When she wound up and swung the wand, Soapsuds’s stained work dress became a sweeping gown of deep blue with what seemed to be small stars sparkling through it. The very threadbare apron became a shimmering belt. “There!” said Elizabeth McPixie, “One of my better designs. What do you think?”
“Um,” said Soapsuds, tugging at the shoulders. “Isn’t the, er, neckline cut a little too low?”
“That’s the way they’re being worn these days. Stop that.” She pushed her goddaughter’s hands away from the collar. “Now listen to me. You be back here on the last stroke of eleven. Ot’s not that the dress will disappear: these spells last until midnight. But if you plan to scrub the floors, under the beds and all, you’ll need to be here by then.”
Soapsuds frowned. “How do I get to the palace and back?”
“Trust your godmamma.” Elisabeth McPixie waved the wand again. The silvery pail became a big, broad shining carriage. The whisk broom became a short-haired driver, while the broom and the mop became horses.
“But didn’t you say they’d stay that way until midnight?” Soapsuds protested. “How can I scrub with them like this?”
“I’ll fix it when you get back. Don’t fuss.” The fairy frowned. “And don’t think you’re carrying that sponge to the palace.” Another wave of the wand, and the damp sponge became a reticule, a dainty purse that matched the gown. “Now, off with you.”
The fairy godmother handed Soapsuds up not the coach and then whispered to the driver, “Don’t you dare stop anyplace along the way. She’ll probably try to polish every lamp post in the city.”
In fact, Soapsuds rode quietly all the way to the palace. The great building was awesome; she’d seen it from a distance all her life, but this was the closest she’d come to it. Everyone she saw, when she stepped down from the carriage, was grandly dressed, so grandly, in fact, that she wished she had talked her fairy godmother into letting her stay home and sweep the chimney.

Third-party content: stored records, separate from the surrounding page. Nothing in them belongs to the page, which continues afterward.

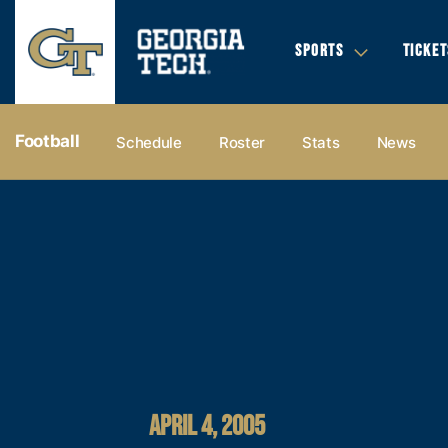
SPORTS
TICKET
Football
Schedule
Roster
Stats
News
APRIL 4, 2005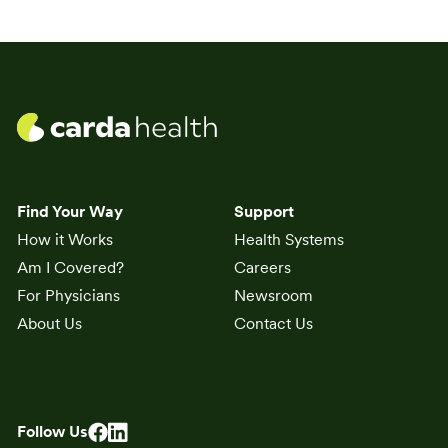
Find Your Way
Support
How it Works
Health Systems
Am I Covered?
Careers
For Physicians
Newsroom
About Us
Contact Us
Follow Us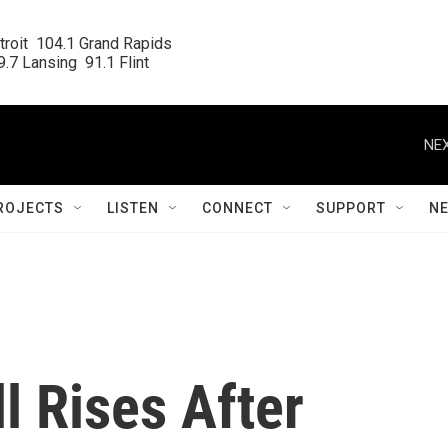
roit  104.1 Grand Rapids

.7 Lansing  91.1 Flint
NEX
ROJECTS
LISTEN
CONNECT
SUPPORT
N
l Rises After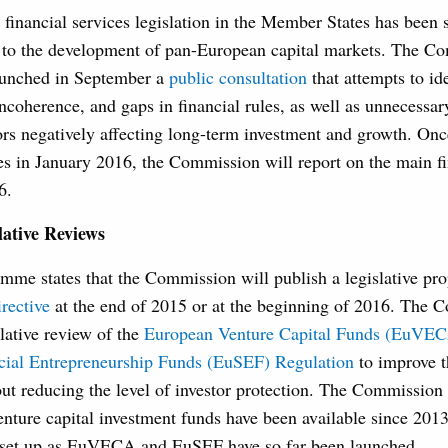
financial services legislation in the Member States has been s
s to the development of pan-European capital markets. The C
aunched in September a
public consultation
that attempts to id
incoherence, and gaps in financial rules, as well as unnecessar
ors negatively affecting long-term investment and growth. Onc
es in January 2016, the Commission will report on the main f
6.
ative Reviews
me states that the Commission will publish a legislative prop
rective
at the end of 2015 or at the beginning of 2016. The 
slative review of the
European Venture Capital Funds (EuVEC
ial Entrepreneurship Funds (EuSEF) Regulation
to improve t
ut reducing the level of investor protection. The Commission 
venture capital investment funds have been available since 2013
 set up as EuVECA and EuSEF have so far been launched.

Once she had been conducted to the ballroom, however, she was perfectly enchanted. Ballrooms, you see, are so huge, and so vast, that even with an army of servants, the best of them are never perfectly clean. Those spiral columns were loaded with places which needed dusting, and she saw cobwebs behind one of the tapestries.
She was pulling these out and rolling them up when a voice behind her inquired, “Wouldn’t you rather dance?”